Manila to Tagkawayan – Highlight Stops

Traveling from Manila to Tagkawayan offers several interesting stops where you can explore unique attractions and engage in various activities. Here are a few highlight stops along the way: 

1. Cavinti Falls (Pagsanjan Falls)

Cavinti Falls, also known as Pagsanjan Falls, is one of the most famous waterfalls in the Philippines. Located in Laguna, this magnificent waterfall is nestled in the heart of the lush Pagsanjan Gorge. To reach the falls, you can take a thrilling boat ride through the gorge, passing through towering cliffs and lush greenery. Once you arrive at the falls, you’ll be greeted by the sight of cascading water surrounded by dramatic rock formations.

2. Hulugan Falls

Hulugan Falls is another stunning waterfall located in Laguna. Tucked away in the town of Luisiana, this hidden gem offers a serene and picturesque setting. To reach the falls, you’ll need to embark on a scenic trek through the lush jungle, crossing rivers and navigating rocky terrain. But the journey is well worth it once you arrive at the breathtaking Hulugan Falls.
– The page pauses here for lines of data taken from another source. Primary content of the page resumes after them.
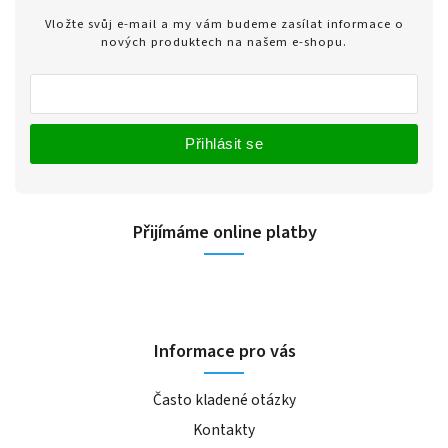
Vložte svůj e-mail a my vám budeme zasílat informace o
nových produktech na našem e-shopu.
Přihlásit se
Přijímáme online platby
Informace pro vás
Často kladené otázky
Kontakty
With its towering cascade of water plunging into a crystal-clear pool below, this waterfall is a sight to behold.

3. Taytay Falls

Taytay Falls, also known as Imelda Falls, is a magnificent waterfall located in Majayjay, Laguna. Nestled amidst a dense forest, this stunning waterfall is renowned for its natural beauty and tranquil surroundings. To reach Taytay Falls, you’ll need to trek through the jungle, following a trail that winds its way through the lush vegetation. As you approach the falls, you’ll hear the sound of rushing water growing louder, until finally, you emerge from the trees to behold the breathtaking sight of Taytay Falls cascading down into a serene pool below.